As presented during the event, an analysis of the average retail prices of essential commodities in seven metropolitan cities [Dhaka, Chattogram, Rajshahi, Khulna, Sylhet, Barisal, and Rangpur] between Jul 4, 2021 and Jul 4, 2023, as reported by the Department of Agricultural Marketing (DAM), shows that price of loose sugar has seen a 89 percent hike in this time period, the hike is 87 percent for potatoes, 75 percent for loose flour, 47 percent for pangash fish, 43 percent for eggs, 34 percent for soybean oil, 30 percent for powdered milk, and 27 percent for broiler chicken.
However, during this same timeframe, the hike in the prices of different tiers of cigarettes ranged between 6-15 percent only.
Among the tax and pricing measures presented during the event are as follows:
The low and medium tier should be merged into one and prices for 10 sticks of the merged tier should be set at Tk 90.
The retail price of high-tier cigarettes should be kept at existing Tk 140 for 10 sticks.

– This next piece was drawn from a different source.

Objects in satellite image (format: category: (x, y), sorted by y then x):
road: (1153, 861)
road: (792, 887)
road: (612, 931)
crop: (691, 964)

The prices for 10 sticks of premium cigarettes should be raised to Tk 190.
The supplementary duty on all cigarette tiers should be the existing 67 percent.

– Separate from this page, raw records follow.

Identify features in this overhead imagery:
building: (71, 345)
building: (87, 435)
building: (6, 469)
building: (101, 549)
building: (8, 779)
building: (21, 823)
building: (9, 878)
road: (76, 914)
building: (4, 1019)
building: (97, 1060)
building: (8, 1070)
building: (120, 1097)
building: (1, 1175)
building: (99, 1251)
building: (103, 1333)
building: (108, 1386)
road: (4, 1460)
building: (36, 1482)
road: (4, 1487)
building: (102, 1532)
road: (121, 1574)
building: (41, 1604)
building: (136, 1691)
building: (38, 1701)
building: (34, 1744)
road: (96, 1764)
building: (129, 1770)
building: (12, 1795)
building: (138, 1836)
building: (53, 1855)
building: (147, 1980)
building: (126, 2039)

For non-filtered bidi, the retail price should be Tk 25 for 25 sticks.
In the case of filtered bidi, the retail price for 20 sticks should be set at Tk 20.
Both prices should be followed by a 45 percent supplementary duty.
Regarding smokeless tobacco, the retail price for 10 grams of Jarda and Gul should be Tk 55 and Tk 30, followed by 60 percent supplementary duty.
The budget proposals also suggest retaining 15 percent VAT on the retail prices of tobacco products and continuing the existing 1 percent health development surcharge (HDS).
In support of the proposals, speakers informed that budget proposals placed by anti-tobacco organisations, if realised, can help the government raise a staggering Tk 200 billion in additional revenue, which will come in handy in reaching revenue targets and improve public health. Implementation of such proposals, in the long run, will also help prevent the premature deaths of 1.7 million Bangladeshis, including nearly 900,000 youths.
The discussants in the event include Mortuza Haider Liton, convener of ATMA, Mizan Chowdhury, co-convenor of ATMA, ABM Zubair, executive director, PROGGA, and leaders of anti-tobacco organisations.
Nadira Kiron, co-convenor of ATMA, hosted the event whereas Hasan Shahriar, head of PROGGA’s Tobacco Control unit, presented the budget proposals.
It should be noted that tobacco claims 161,000 lives every year in Bangladesh.
In 2017-18, the toll of tobacco use in the national economy (due to medical expenses and loss of productivity) stood at Tk 305.6 billion.